[Transcribed page contents]

* * *

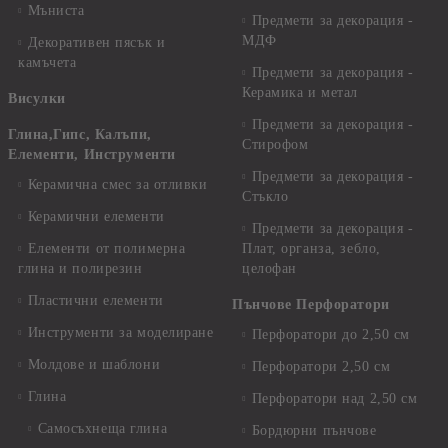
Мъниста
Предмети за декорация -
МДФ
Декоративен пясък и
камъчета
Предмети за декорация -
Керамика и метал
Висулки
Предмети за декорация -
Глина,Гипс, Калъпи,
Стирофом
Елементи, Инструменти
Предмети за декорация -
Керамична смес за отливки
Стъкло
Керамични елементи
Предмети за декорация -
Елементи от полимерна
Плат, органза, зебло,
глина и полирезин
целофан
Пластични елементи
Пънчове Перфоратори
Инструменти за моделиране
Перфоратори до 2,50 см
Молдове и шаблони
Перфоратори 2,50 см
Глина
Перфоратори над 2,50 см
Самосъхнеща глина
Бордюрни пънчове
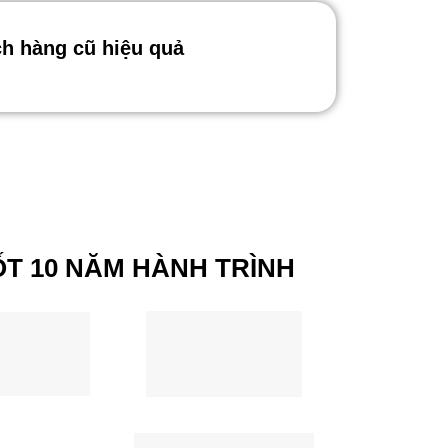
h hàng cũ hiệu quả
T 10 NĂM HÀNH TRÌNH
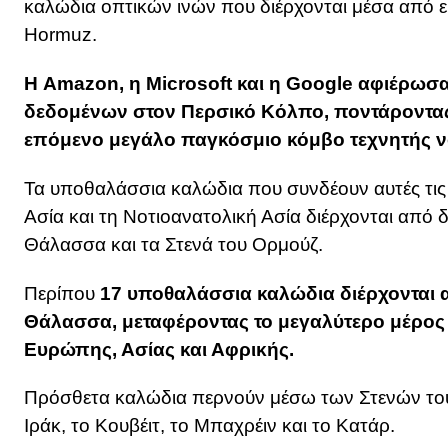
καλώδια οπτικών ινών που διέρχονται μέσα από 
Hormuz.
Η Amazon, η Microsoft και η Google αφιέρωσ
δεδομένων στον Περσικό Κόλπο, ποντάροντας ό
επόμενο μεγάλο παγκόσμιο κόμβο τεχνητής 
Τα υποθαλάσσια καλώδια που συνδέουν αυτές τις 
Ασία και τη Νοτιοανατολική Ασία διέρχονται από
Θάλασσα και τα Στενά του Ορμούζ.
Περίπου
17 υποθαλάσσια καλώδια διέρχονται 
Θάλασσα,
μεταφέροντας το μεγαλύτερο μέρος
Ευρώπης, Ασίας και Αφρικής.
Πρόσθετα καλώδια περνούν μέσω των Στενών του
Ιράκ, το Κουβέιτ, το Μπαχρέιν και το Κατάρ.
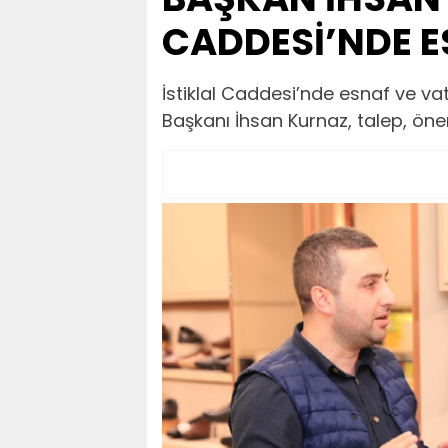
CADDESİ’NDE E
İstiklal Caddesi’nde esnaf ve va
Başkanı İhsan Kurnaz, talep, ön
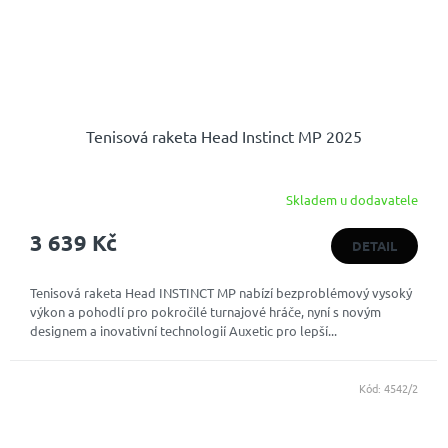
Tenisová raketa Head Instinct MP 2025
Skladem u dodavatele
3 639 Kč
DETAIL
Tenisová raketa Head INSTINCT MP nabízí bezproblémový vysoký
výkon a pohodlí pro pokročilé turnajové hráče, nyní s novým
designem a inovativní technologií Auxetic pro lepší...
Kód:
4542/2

* * *

--- Problem details ---
Report how many lines above include "καλώδια". Nothing else.

--- Exercise solution ---
4